Ezratic
Ezratic

Reputation: 67

HTML Comment Behavior

So, I noticed while messing around in a Magento WYSIWYG editor (of all things) that <!> renders as <!----> in the resultant HTML. It also seems that enclosing any string in <! > renders a normal <!-- [string] --> comment. I only tested this in Chrome, but this behavior seems a little odd to me. I have looked at the W3C spec on comments, as well as this little document on the MDN. Neither gave me an answer I could really wrap my head around, though; what is the significance of the comment open delimiter ("--"), and if it is left out, how does <!> seem to always result in a proper comment? Is it, perhaps, my browser just getting rid of invalid markup? Why isn't <!> just rendered as text? I know this isn't important, or even pertinent to anything at all, but I am just curious!

Upvotes: 2

Views: 72

Answers (2)

Jukka K. Korpela
Jukka K. Korpela

Reputation: 201588

Formally, the comment syntax in HTML up to HTML 4.01 is complicated, following the SGML standard, but in practice HTML was never implemented as an SGML application. An old page HTML comments by WDG briefly explains the HTML comment syntax and makes some practical notes on it. In practice, a comment should start with <!-- and end with -->. This is made formal in XHTML and in HTML5.
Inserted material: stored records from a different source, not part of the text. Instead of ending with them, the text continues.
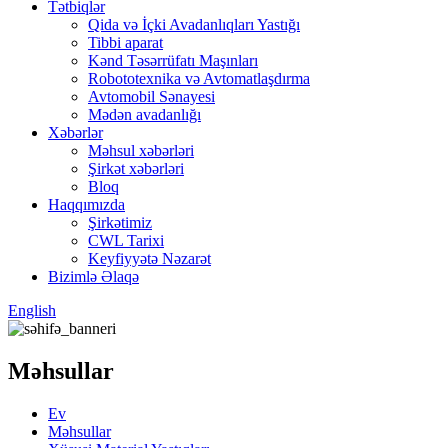
Tətbiqlər
Qida və İçki Avadanlıqları Yastığı
Tibbi aparat
Kənd Təsərrüfatı Maşınları
Robototexnika və Avtomatlaşdırma
Avtomobil Sənayesi
Mədən avadanlığı
Xəbərlər
Məhsul xəbərləri
Şirkət xəbərləri
Bloq
Haqqımızda
Şirkətimiz
CWL Tarixi
Keyfiyyətə Nəzarət
Bizimlə Əlaqə
English
Məhsullar
Ev
Məhsullar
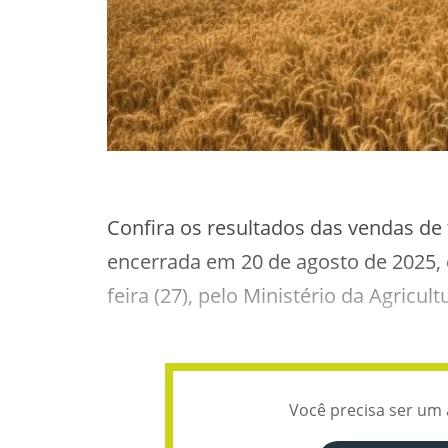
Confira os resultados das vendas de 
encerrada em 20 de agosto de 2025,
feira (27), pelo Ministério da Agricu
Você precisa ser um 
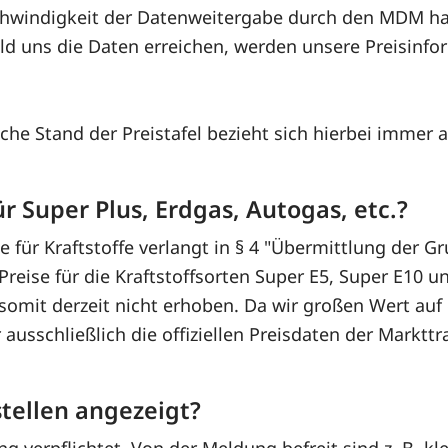
schwindigkeit der Datenweitergabe durch den MDM ha
ald uns die Daten erreichen, werden unsere Preisinf
iche Stand der Preistafel bezieht sich hierbei immer 
r Super Plus, Erdgas, Autogas, etc.?
 für Kraftstoffe verlangt in § 4 "Übermittlung der Gr
n Preise für die Kraftstoffsorten Super E5, Super E10
somit derzeit nicht erhoben. Da wir großen Wert auf d
usschließlich die offiziellen Preisdaten der Markttra
tellen angezeigt?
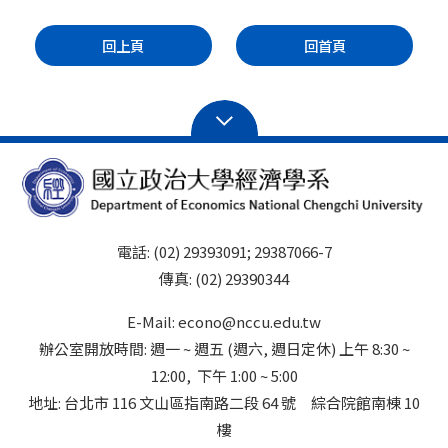
回上頁
回首頁
電話: (02) 29393091; 29387066-7
傳真: (02) 29390344
E-Mail: econo@nccu.edu.tw
辦公室開放時間: 週一 ~ 週五 (週六, 週日定休) 上午 8:30 ~
12:00, 下午 1:00 ~ 5:00
地址: 台北市 116 文山區指南路二段 64 號 綜合院館南棟 10
樓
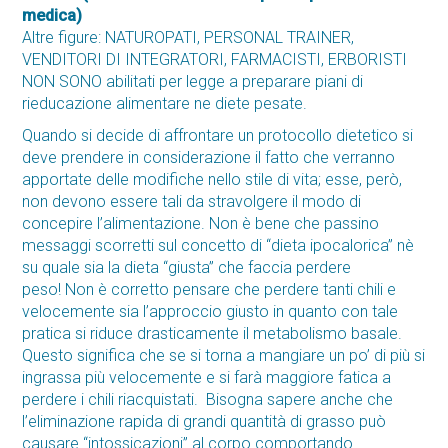
medica)
Altre figure: NATUROPATI, PERSONAL TRAINER,
VENDITORI DI INTEGRATORI, FARMACISTI, ERBORISTI
NON SONO abilitati per legge a preparare piani di
rieducazione alimentare ne diete pesate.
Quando si decide di affrontare un protocollo dietetico si
deve prendere in considerazione il fatto che verranno
apportate delle modifiche nello stile di vita; esse, però,
non devono essere tali da stravolgere il modo di
concepire l’alimentazione. Non è bene che passino
messaggi scorretti sul concetto di “dieta ipocalorica” nè
su quale sia la dieta “giusta” che faccia perdere
peso! Non è corretto pensare che perdere tanti chili e
velocemente sia l’approccio giusto in quanto con tale
pratica si riduce drasticamente il metabolismo basale.
Questo significa che se si torna a mangiare un po’ di più si
ingrassa più velocemente e si farà maggiore fatica a
perdere i chili riacquistati. Bisogna sapere anche che
l’eliminazione rapida di grandi quantità di grasso può
causare “intossicazioni” al corpo comportando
But browsers have implemented comment syntax more liberally, so that you can start them with <! and end with > (even though this is not official and causes an error message from an HTML5 validator). This has been described and prescribed as required browser behavior in HTML5 parsing rules, see section 8.2.4.45 Markup declaration open state, which defines how “bogus comment state” will be entered.

Thus, <! foo > actually works (and creates a comment node in the DOM), but it is forbidden in XHTML and in HTML5.

Upvotes: 1

Camron_Godbout
Camron_Godbout

Reputation: 1633

This is talked about in a XSS demo by OWASP YoutubeVideo around the 18 minute mark. But basically its the way the browser handles the comment because it surrounds whatever you put with -- -- so if you put <!-> it goes to five <!----->.